For a nineteen-year-old, Jimi Tents isn’t shy. The opening moment of Elmer Fudd mixes a Looney Tunes sample with Chris Rock, so the opening line is: “Be very, very quiet… I’m hunting black people!”
And then Jimi asks, “If a body drop in the hood, and no one around, does it make a noise?” overtop of a kinetic beat. By the end of the song, he’s answered his own question, but it’s a provocative thought process.
Most of the songs on 5 O’Clock Shadow, which is a seven-song EP that feels as long as a full-length, deal with Tents growing up in the hood. This is East Coast hip hop though; it sounds nothing like the hood Dre grew up in. One spin of The Way (Intro) clears up any misconceptions; Jimi Tents isn’t hear to sound like one of his heroes. A melancholic bass line walks him onto the record, and that melancholy stays with him.
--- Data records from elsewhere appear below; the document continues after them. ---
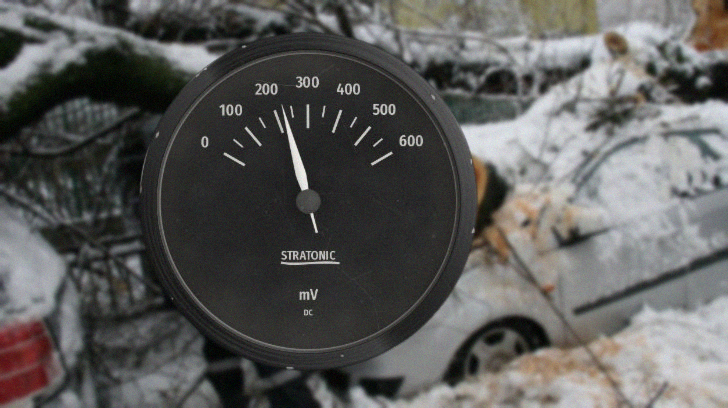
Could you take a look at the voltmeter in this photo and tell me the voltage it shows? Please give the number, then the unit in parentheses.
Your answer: 225 (mV)
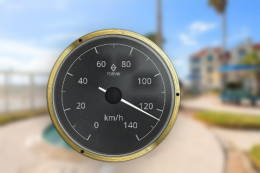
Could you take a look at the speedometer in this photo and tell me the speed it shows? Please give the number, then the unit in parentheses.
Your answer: 125 (km/h)
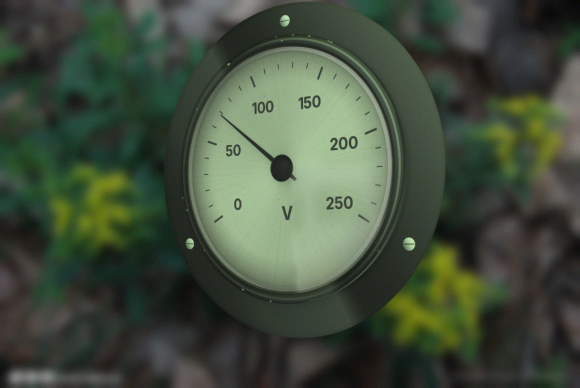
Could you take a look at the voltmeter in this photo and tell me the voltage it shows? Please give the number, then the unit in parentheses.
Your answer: 70 (V)
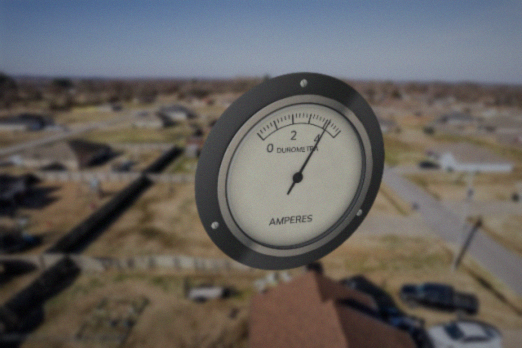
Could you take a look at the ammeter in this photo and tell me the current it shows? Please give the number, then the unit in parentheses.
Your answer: 4 (A)
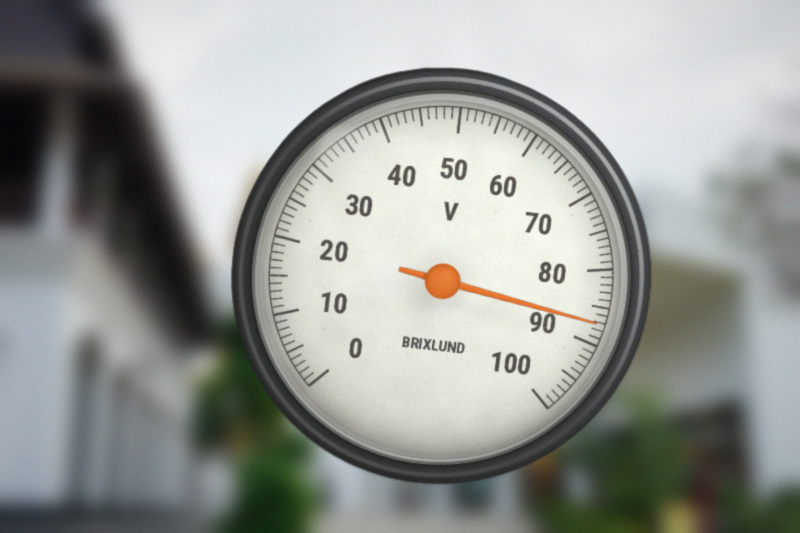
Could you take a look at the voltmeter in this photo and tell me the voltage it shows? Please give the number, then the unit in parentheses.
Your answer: 87 (V)
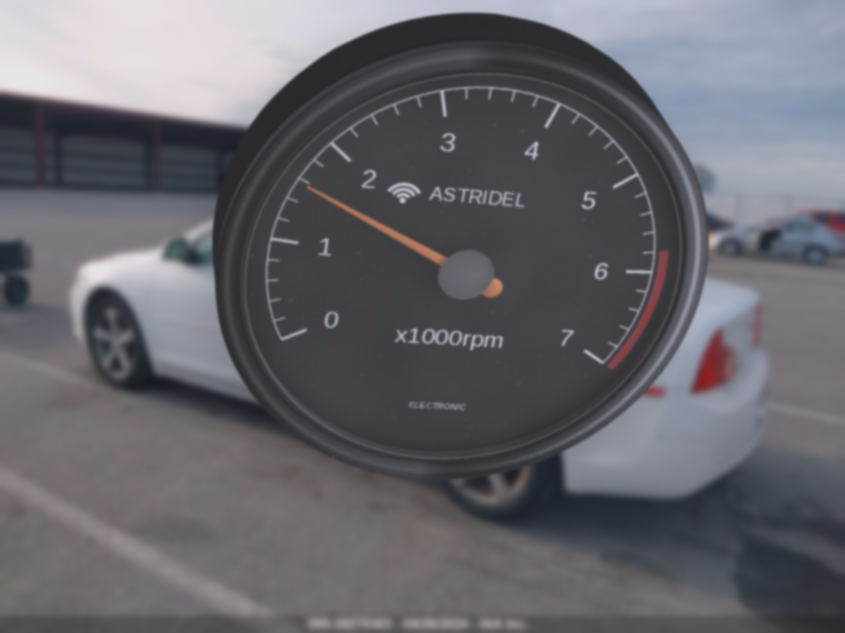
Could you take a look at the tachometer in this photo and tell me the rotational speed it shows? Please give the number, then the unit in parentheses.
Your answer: 1600 (rpm)
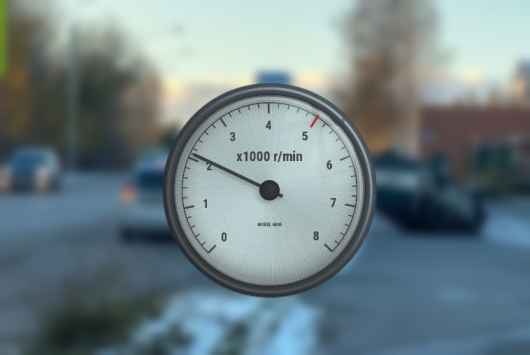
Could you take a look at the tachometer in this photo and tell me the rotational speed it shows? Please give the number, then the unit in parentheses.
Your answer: 2100 (rpm)
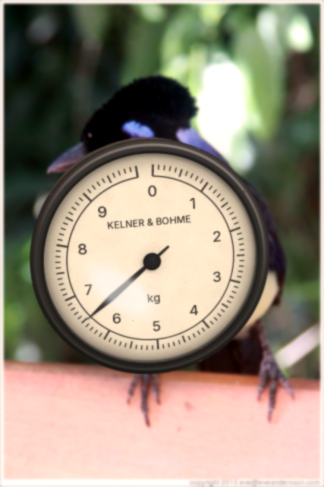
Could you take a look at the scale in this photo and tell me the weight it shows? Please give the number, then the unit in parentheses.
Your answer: 6.5 (kg)
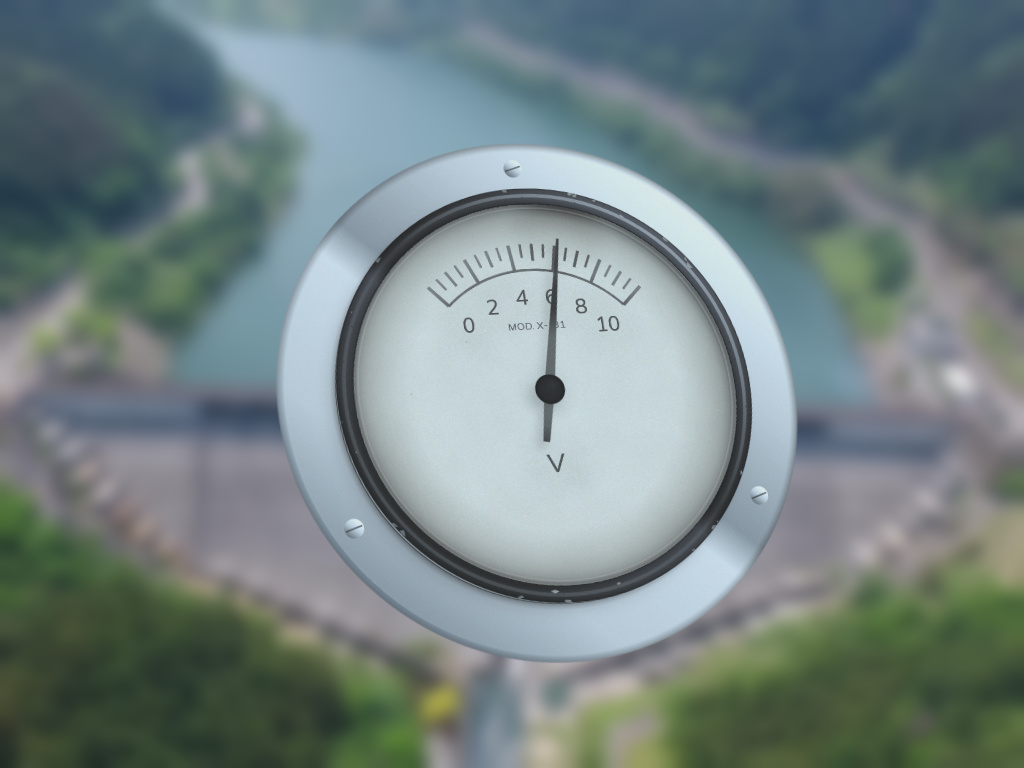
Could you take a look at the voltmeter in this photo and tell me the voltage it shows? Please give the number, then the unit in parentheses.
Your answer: 6 (V)
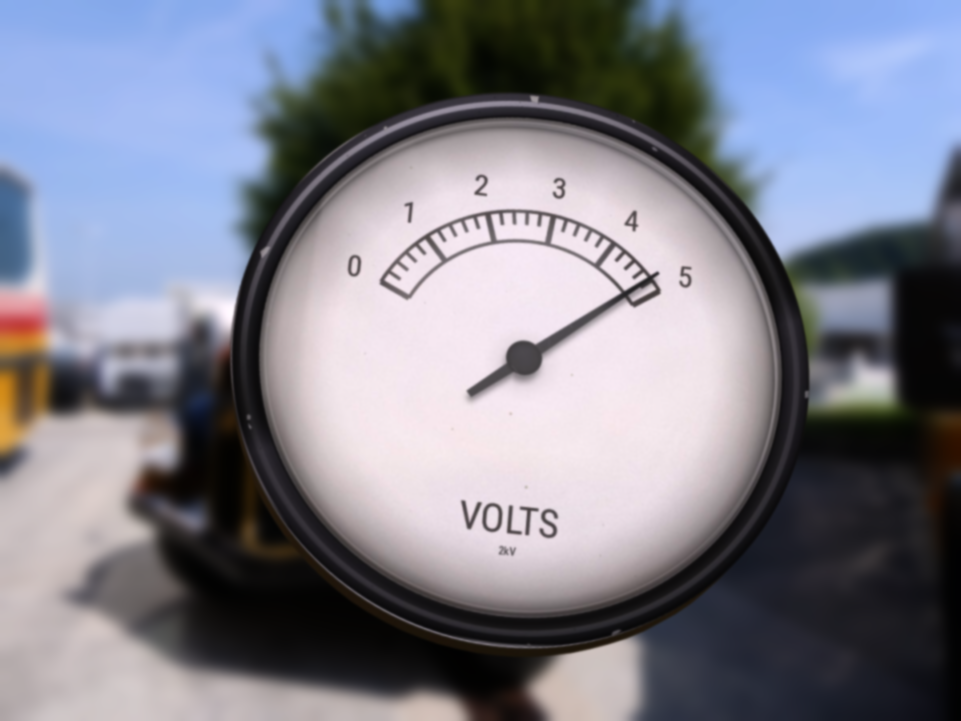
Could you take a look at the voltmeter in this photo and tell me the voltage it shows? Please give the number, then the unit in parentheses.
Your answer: 4.8 (V)
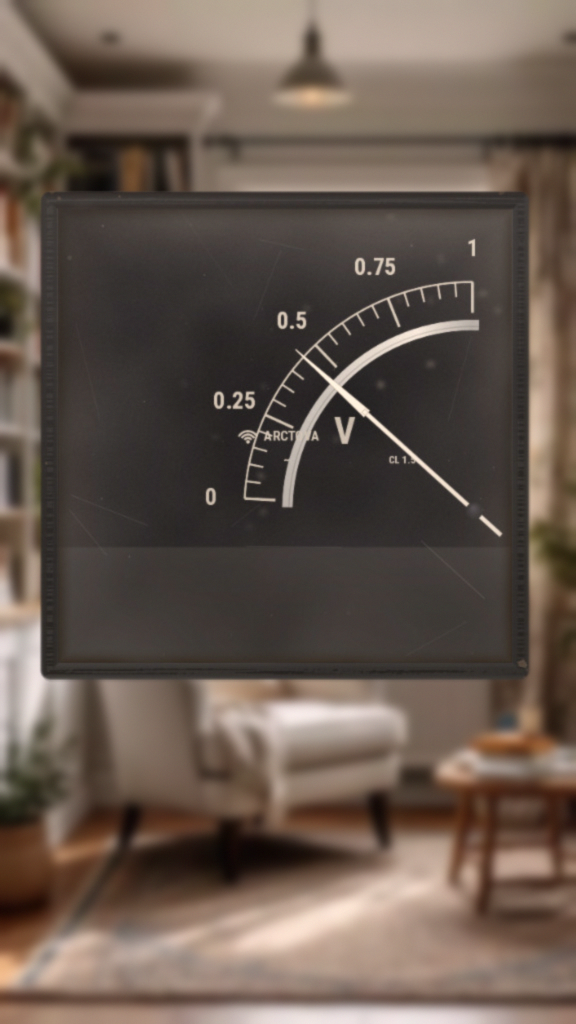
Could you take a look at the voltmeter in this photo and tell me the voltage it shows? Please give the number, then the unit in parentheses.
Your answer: 0.45 (V)
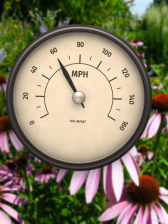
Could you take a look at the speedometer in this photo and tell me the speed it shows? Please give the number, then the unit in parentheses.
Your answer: 60 (mph)
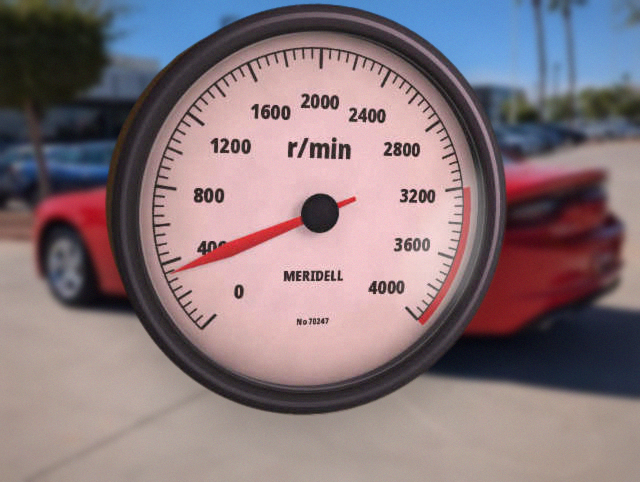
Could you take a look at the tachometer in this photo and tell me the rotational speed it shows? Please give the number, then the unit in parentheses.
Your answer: 350 (rpm)
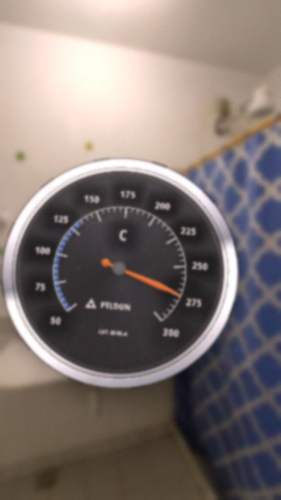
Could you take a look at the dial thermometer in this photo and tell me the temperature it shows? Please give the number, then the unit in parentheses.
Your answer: 275 (°C)
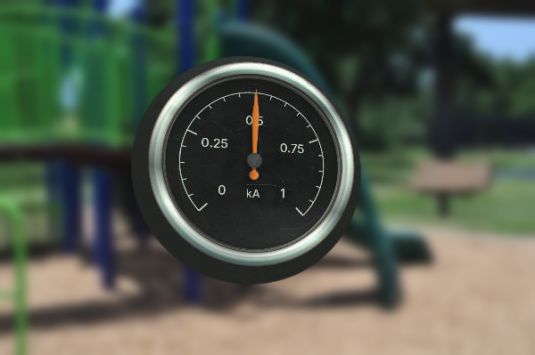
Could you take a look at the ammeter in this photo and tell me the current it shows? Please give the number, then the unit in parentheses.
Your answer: 0.5 (kA)
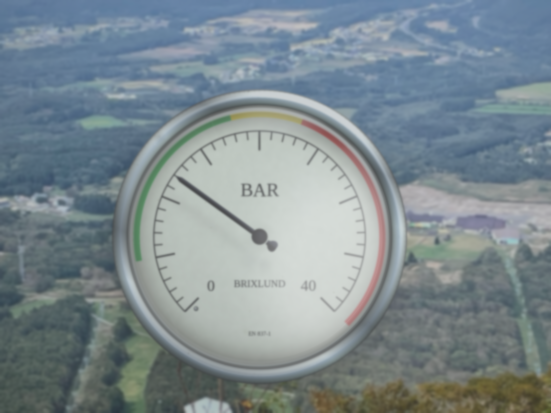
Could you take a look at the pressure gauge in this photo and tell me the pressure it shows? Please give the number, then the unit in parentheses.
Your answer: 12 (bar)
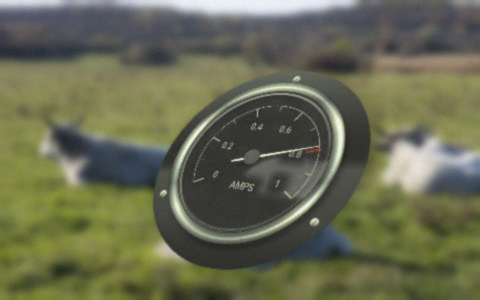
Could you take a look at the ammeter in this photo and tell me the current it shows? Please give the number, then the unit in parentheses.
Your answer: 0.8 (A)
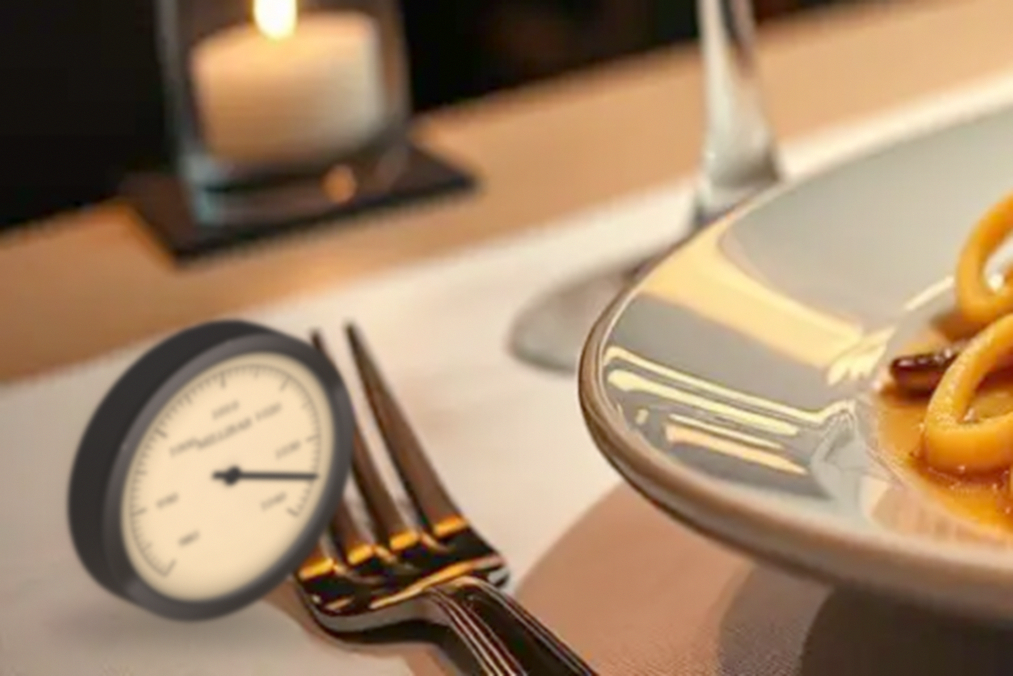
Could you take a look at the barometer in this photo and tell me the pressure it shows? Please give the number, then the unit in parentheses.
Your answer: 1035 (mbar)
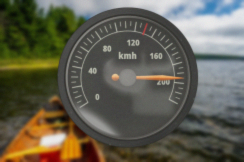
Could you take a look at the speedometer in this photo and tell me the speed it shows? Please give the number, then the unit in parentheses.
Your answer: 195 (km/h)
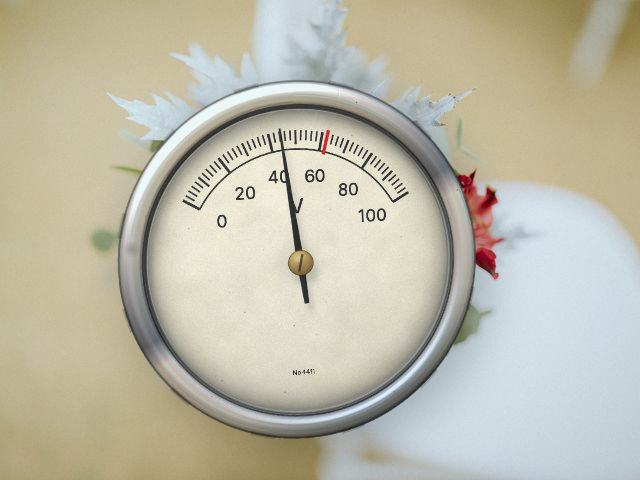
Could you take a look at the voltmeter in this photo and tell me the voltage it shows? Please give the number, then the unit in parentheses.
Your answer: 44 (V)
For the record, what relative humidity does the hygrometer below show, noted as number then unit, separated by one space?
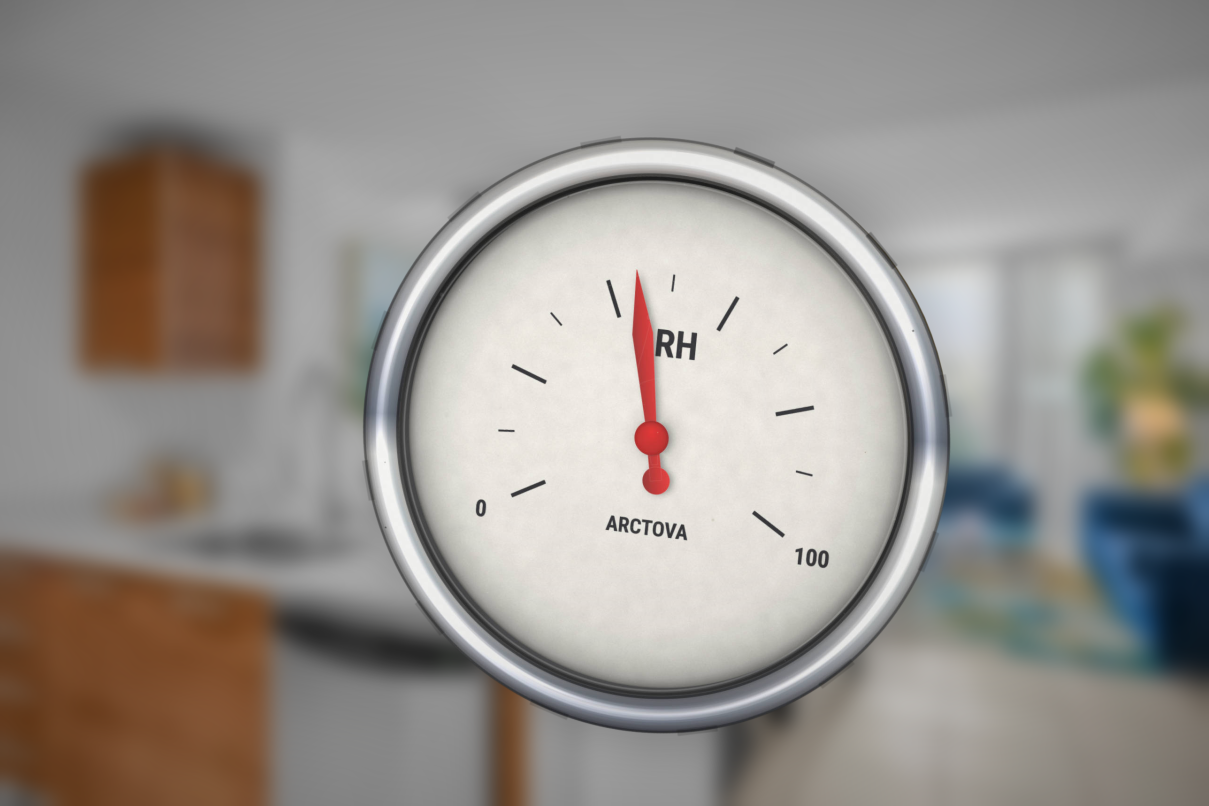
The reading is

That melancholy suits his voice, which reminds me in some ways of the baritone sound of The National’s Matt Berninger. Both of them sound positively morose sometimes, almost like Leonard Cohen. For Tents, this is a sound uniquely his own in hip hop. There’s nobody else in New York who sounds like this, and I’ve read some comparisons to Kendrick.
Should’ve Called and Landslide (the most upbeat track here) feature the strongest rapping on the record. Tents’ flow is impeccable, but it’s interesting that he doesn’t often spit that way. As a rapper, he’s more interested in songs like Elmer Fudd and Jazzy, which slow the genre down and let him ask these introspective questions.
The questions lack some of the depth that the leaders in the genre carry. Elmer Fudd is a great track, but listening a second time doesn’t bear repeated revelations about growing up in the hood. 5 O’Clock Shadow isn’t the sound of a landmark rap record, but rather the sound of a rapper coming into his own and being confident in his own voice.
Jimi Tents’ debut EP is a pitch to hear more from Jimi Tents later. The pitch is successful enough that I vote we just give him a seat at the table.